_What you will do_
For the data below, give the number of lines in which "time" occurs. Include nothing besides that number.

_Supplied material_
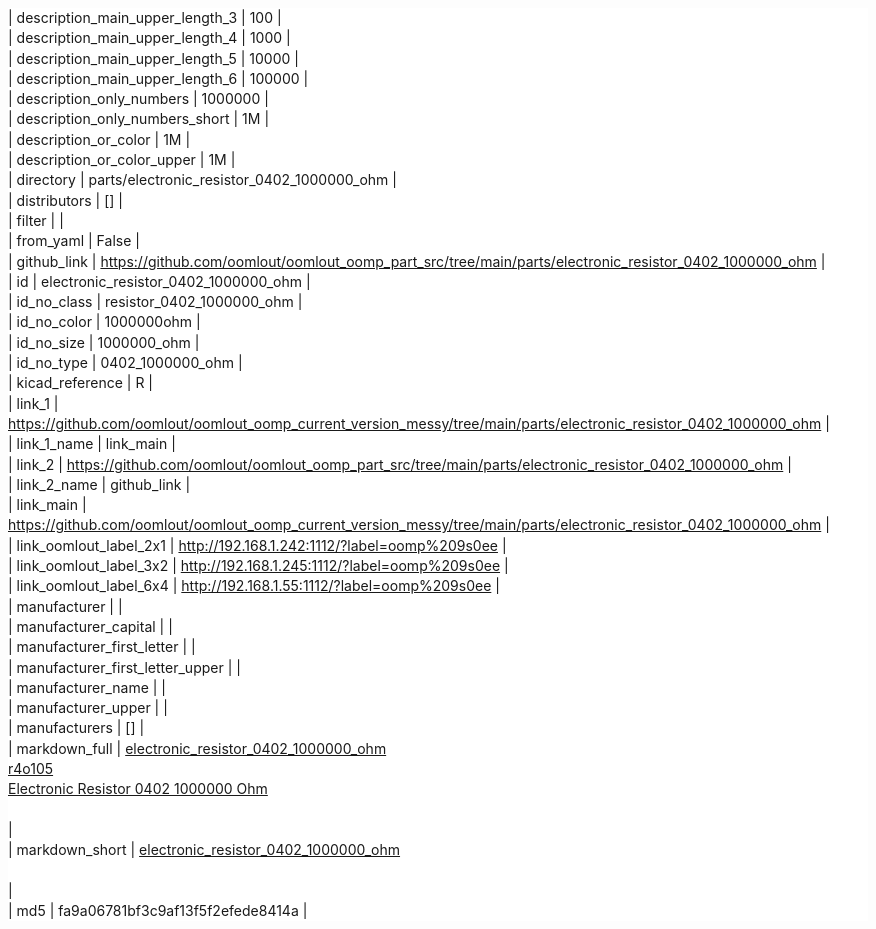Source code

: | description_main_upper_length_3 | 100 |  
| description_main_upper_length_4 | 1000 |  
| description_main_upper_length_5 | 10000 |  
| description_main_upper_length_6 | 100000 |  
| description_only_numbers | 1000000 |  
| description_only_numbers_short | 1M |  
| description_or_color | 1M |  
| description_or_color_upper | 1M |  
| directory | parts/electronic_resistor_0402_1000000_ohm |  
| distributors | [] |  
| filter |  |  
| from_yaml | False |  
| github_link | https://github.com/oomlout/oomlout_oomp_part_src/tree/main/parts/electronic_resistor_0402_1000000_ohm |  
| id | electronic_resistor_0402_1000000_ohm |  
| id_no_class | resistor_0402_1000000_ohm |  
| id_no_color | 1000000ohm |  
| id_no_size | 1000000_ohm |  
| id_no_type | 0402_1000000_ohm |  
| kicad_reference | R |  
| link_1 | https://github.com/oomlout/oomlout_oomp_current_version_messy/tree/main/parts/electronic_resistor_0402_1000000_ohm |  
| link_1_name | link_main |  
| link_2 | https://github.com/oomlout/oomlout_oomp_part_src/tree/main/parts/electronic_resistor_0402_1000000_ohm |  
| link_2_name | github_link |  
| link_main | https://github.com/oomlout/oomlout_oomp_current_version_messy/tree/main/parts/electronic_resistor_0402_1000000_ohm |  
| link_oomlout_label_2x1 | http://192.168.1.242:1112/?label=oomp%209s0ee |  
| link_oomlout_label_3x2 | http://192.168.1.245:1112/?label=oomp%209s0ee |  
| link_oomlout_label_6x4 | http://192.168.1.55:1112/?label=oomp%209s0ee |  
| manufacturer |  |  
| manufacturer_capital |  |  
| manufacturer_first_letter |  |  
| manufacturer_first_letter_upper |  |  
| manufacturer_name |  |  
| manufacturer_upper |  |  
| manufacturers | [] |  
| markdown_full | [electronic_resistor_0402_1000000_ohm](https://github.com/oomlout/oomlout_oomp_current_version_messy/tree/main/parts/electronic_resistor_0402_1000000_ohm)<br>[r4o105](https://github.com/oomlout/oomlout_oomp_current_version_messy/tree/main/parts/electronic_resistor_0402_1000000_ohm)<br>[Electronic Resistor 0402 1000000 Ohm](https://github.com/oomlout/oomlout_oomp_current_version_messy/tree/main/parts/electronic_resistor_0402_1000000_ohm)<br><br> |  
| markdown_short | [electronic_resistor_0402_1000000_ohm](https://github.com/oomlout/oomlout_oomp_current_version_messy/tree/main/parts/electronic_resistor_0402_1000000_ohm)<br><br> |  
| md5 | fa9a06781bf3c9af13f5f2efede8414a |  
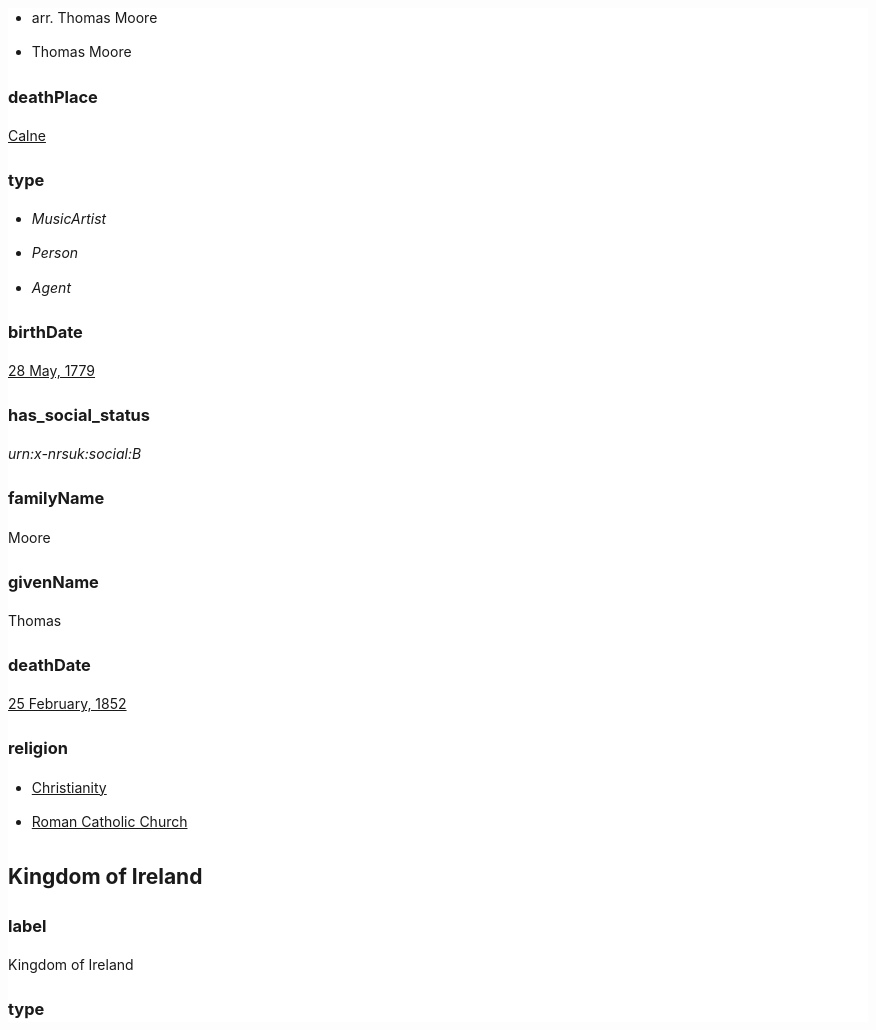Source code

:  - arr. Thomas Moore

 - Thomas Moore

### deathPlace


[Calne](#Calne)

### type

 - *MusicArtist*

 - *Person*

 - *Agent*

### birthDate


[28 May, 1779](#28-May-1779)

### has_social_status


*urn:x-nrsuk:social:B*

### familyName


Moore

### givenName


Thomas

### deathDate


[25 February, 1852](#25-February-1852)

### religion

 - [Christianity](#Christianity)

 - [Roman Catholic Church](#Roman-Catholic-Church)

## Kingdom of Ireland

### label


Kingdom of Ireland

### type
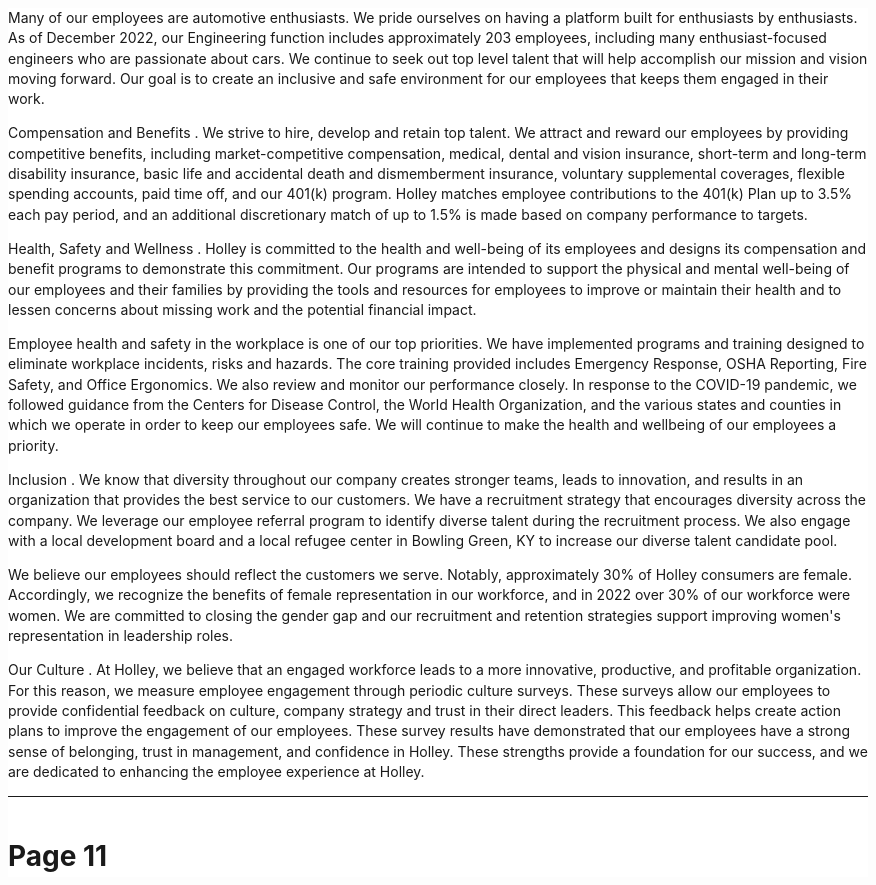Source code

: Many  of  our  employees  are  automotive  enthusiasts.  We  pride  ourselves  on  having  a  platform  built  for  enthusiasts  by  enthusiasts.  As  of December  2022,  our  Engineering  function  includes  approximately  203  employees,  including  many  enthusiast-focused  engineers  who  are passionate about cars. We continue to seek out top level talent that will help accomplish our mission and vision moving forward. Our goal is to create an inclusive and safe environment for our employees that keeps them engaged in their work.

Compensation and Benefits .  We strive to hire, develop and retain top talent. We attract and reward our employees by providing competitive benefits, including market-competitive compensation, medical, dental and vision insurance, short-term and long-term disability insurance, basic life and accidental death and dismemberment insurance, voluntary supplemental coverages, flexible spending accounts, paid time off, and our 401(k) program. Holley matches employee contributions to the 401(k) Plan up to 3.5% each pay period, and an additional discretionary match of up to 1.5% is made based on company performance to targets.

Health,  Safety  and  Wellness .  Holley  is  committed  to  the  health  and  well-being  of  its  employees  and  designs  its  compensation  and  benefit programs to demonstrate this commitment. Our programs are intended to support the physical and mental well-being of our employees and their families by providing the tools and resources for employees to improve or maintain their health and to lessen concerns about missing work and the potential financial impact.

Employee health and safety in the workplace is one of our top priorities. We have implemented programs and training designed to eliminate workplace incidents, risks and hazards. The core training provided includes Emergency Response, OSHA Reporting, Fire Safety, and Office Ergonomics. We also review and monitor our performance closely. In response to the COVID-19 pandemic, we followed guidance from the Centers for  Disease  Control,  the  World  Health  Organization,  and  the  various  states  and  counties  in  which  we  operate  in  order  to  keep  our employees safe. We will continue to make the health and wellbeing of our employees a priority.

Inclusion .  We  know  that  diversity  throughout  our  company  creates  stronger  teams,  leads  to  innovation,  and  results  in  an  organization  that provides the best service to our customers. We have a recruitment strategy that encourages diversity across the company. We leverage our employee referral program to identify diverse talent during the recruitment process. We also engage with a local development board and a local refugee center in Bowling Green, KY to increase our diverse talent candidate pool.

We believe our employees should reflect the customers we serve. Notably, approximately 30% of Holley consumers are female. Accordingly, we recognize the benefits of female representation in our workforce, and in 2022 over 30% of our workforce were women. We are committed to closing the gender gap and our recruitment and retention strategies support improving women's representation in leadership roles.

Our Culture . At Holley, we believe that an engaged workforce leads to a more innovative, productive, and profitable organization. For this reason, we measure employee engagement through periodic culture surveys. These surveys allow our employees to provide confidential feedback on culture, company strategy and trust in their direct leaders. This feedback helps create action plans to improve the engagement of our employees. These survey results have demonstrated that our employees have a strong sense of belonging, trust in management, and confidence in Holley. These strengths provide a foundation for our success, and we are dedicated to enhancing the employee experience at Holley.

---

# Page 11

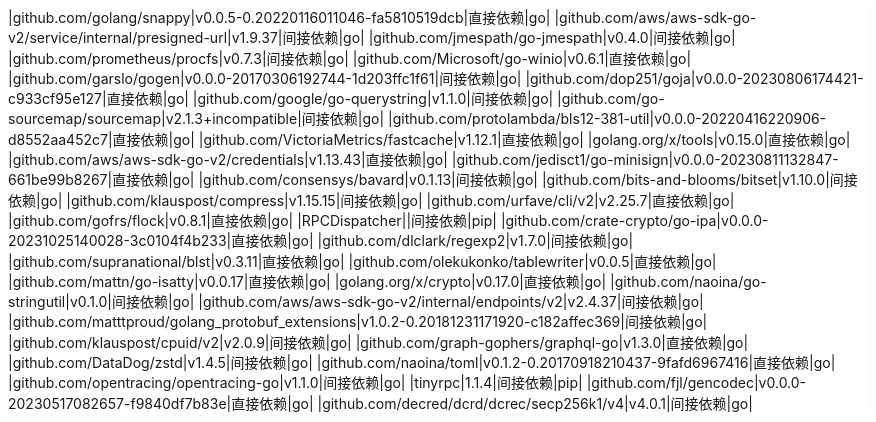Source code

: |github.com/golang/snappy|v0.0.5-0.20220116011046-fa5810519dcb|直接依赖|go|
|github.com/aws/aws-sdk-go-v2/service/internal/presigned-url|v1.9.37|间接依赖|go|
|github.com/jmespath/go-jmespath|v0.4.0|间接依赖|go|
|github.com/prometheus/procfs|v0.7.3|间接依赖|go|
|github.com/Microsoft/go-winio|v0.6.1|直接依赖|go|
|github.com/garslo/gogen|v0.0.0-20170306192744-1d203ffc1f61|间接依赖|go|
|github.com/dop251/goja|v0.0.0-20230806174421-c933cf95e127|直接依赖|go|
|github.com/google/go-querystring|v1.1.0|间接依赖|go|
|github.com/go-sourcemap/sourcemap|v2.1.3+incompatible|间接依赖|go|
|github.com/protolambda/bls12-381-util|v0.0.0-20220416220906-d8552aa452c7|直接依赖|go|
|github.com/VictoriaMetrics/fastcache|v1.12.1|直接依赖|go|
|golang.org/x/tools|v0.15.0|直接依赖|go|
|github.com/aws/aws-sdk-go-v2/credentials|v1.13.43|直接依赖|go|
|github.com/jedisct1/go-minisign|v0.0.0-20230811132847-661be99b8267|直接依赖|go|
|github.com/consensys/bavard|v0.1.13|间接依赖|go|
|github.com/bits-and-blooms/bitset|v1.10.0|间接依赖|go|
|github.com/klauspost/compress|v1.15.15|间接依赖|go|
|github.com/urfave/cli/v2|v2.25.7|直接依赖|go|
|github.com/gofrs/flock|v0.8.1|直接依赖|go|
|RPCDispatcher||间接依赖|pip|
|github.com/crate-crypto/go-ipa|v0.0.0-20231025140028-3c0104f4b233|直接依赖|go|
|github.com/dlclark/regexp2|v1.7.0|间接依赖|go|
|github.com/supranational/blst|v0.3.11|直接依赖|go|
|github.com/olekukonko/tablewriter|v0.0.5|直接依赖|go|
|github.com/mattn/go-isatty|v0.0.17|直接依赖|go|
|golang.org/x/crypto|v0.17.0|直接依赖|go|
|github.com/naoina/go-stringutil|v0.1.0|间接依赖|go|
|github.com/aws/aws-sdk-go-v2/internal/endpoints/v2|v2.4.37|间接依赖|go|
|github.com/matttproud/golang_protobuf_extensions|v1.0.2-0.20181231171920-c182affec369|间接依赖|go|
|github.com/klauspost/cpuid/v2|v2.0.9|间接依赖|go|
|github.com/graph-gophers/graphql-go|v1.3.0|直接依赖|go|
|github.com/DataDog/zstd|v1.4.5|间接依赖|go|
|github.com/naoina/toml|v0.1.2-0.20170918210437-9fafd6967416|直接依赖|go|
|github.com/opentracing/opentracing-go|v1.1.0|间接依赖|go|
|tinyrpc|1.1.4|间接依赖|pip|
|github.com/fjl/gencodec|v0.0.0-20230517082657-f9840df7b83e|直接依赖|go|
|github.com/decred/dcrd/dcrec/secp256k1/v4|v4.0.1|间接依赖|go|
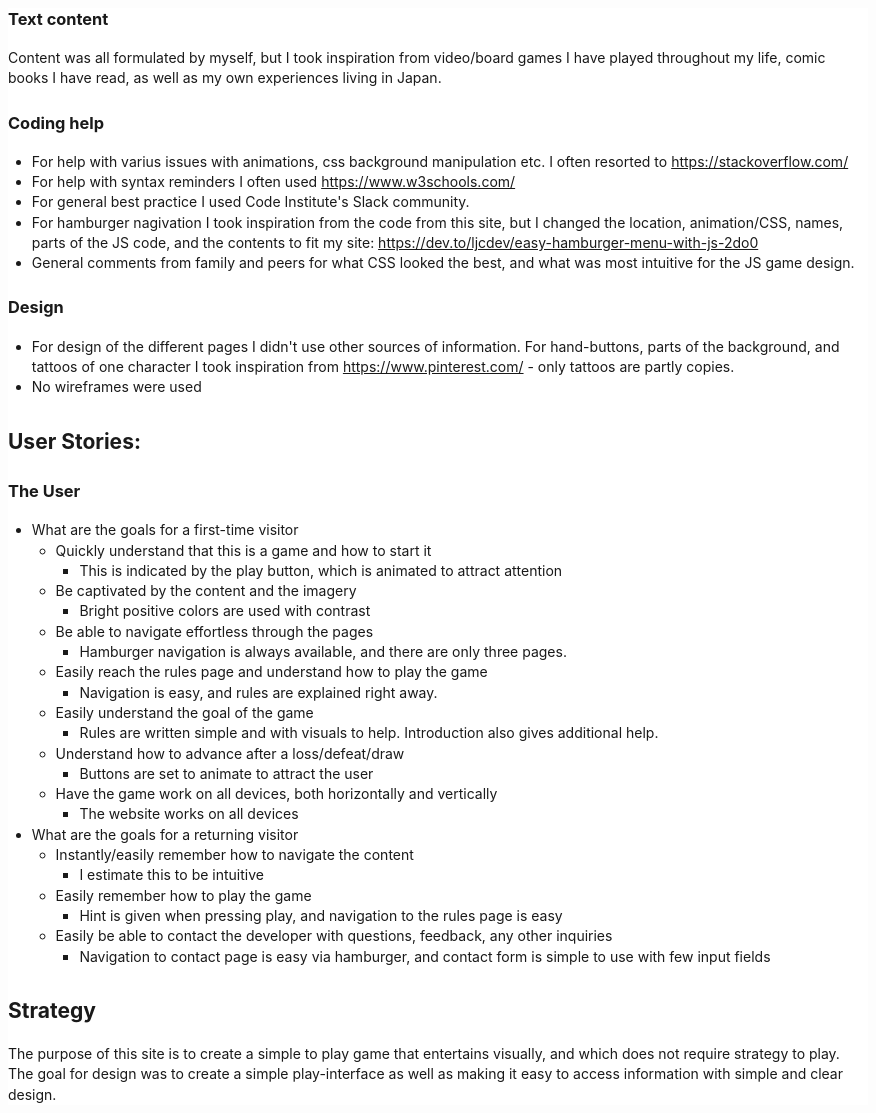 
### Text content
Content was all formulated by myself, but I took inspiration from video/board games I have played throughout my life, comic books I have read, as well as my own experiences living in Japan.

### Coding help
* For help with varius issues with animations, css background manipulation etc. I often resorted to https://stackoverflow.com/
* For help with syntax reminders I often used https://www.w3schools.com/ 
* For general best practice I used Code Institute's Slack community.
* For hamburger nagivation I took inspiration from the code from this site, but I changed the location, animation/CSS, names, parts of the JS code, and the contents to fit my site:
https://dev.to/ljcdev/easy-hamburger-menu-with-js-2do0
* General comments from family and peers for what CSS looked the best, and what was most intuitive for the JS game design.

### Design
* For design of the different pages I didn't use other sources of information. For hand-buttons, parts of the background, and tattoos of one character I took inspiration from https://www.pinterest.com/ - only tattoos are partly copies.
* No wireframes were used

## User Stories:

### The User
* What are the goals for a first-time visitor
   * Quickly understand that this is a game and how to start it
        * This is indicated by the play button, which is animated to attract attention
   * Be captivated by the content and the imagery
        * Bright positive colors are used with contrast
   * Be able to navigate effortless through the pages
        * Hamburger navigation is always available, and there are only three pages.
   * Easily reach the rules page and understand how to play the game
        * Navigation is easy, and rules are explained right away.
   * Easily understand the goal of the game
        * Rules are written simple and with visuals to help. Introduction also gives additional help.
   * Understand how to advance after a loss/defeat/draw
        * Buttons are set to animate to attract the user
   * Have the game work on all devices, both horizontally and vertically
        * The website works on all devices
* What are the goals for a returning visitor
   * Instantly/easily remember how to navigate the content
        * I estimate this to be intuitive
   * Easily remember how to play the game
        * Hint is given when pressing play, and navigation to the rules page is easy
   * Easily be able to contact the developer with questions, feedback, any other inquiries
        * Navigation to contact page is easy via hamburger, and contact form is simple to use with few input fields

## Strategy
The purpose of this site is to create a simple to play game that entertains visually, and which does not require strategy to play. The goal for design was to create a simple play-interface as well as making it easy to access information with simple and clear design.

_Answer to this problem_
2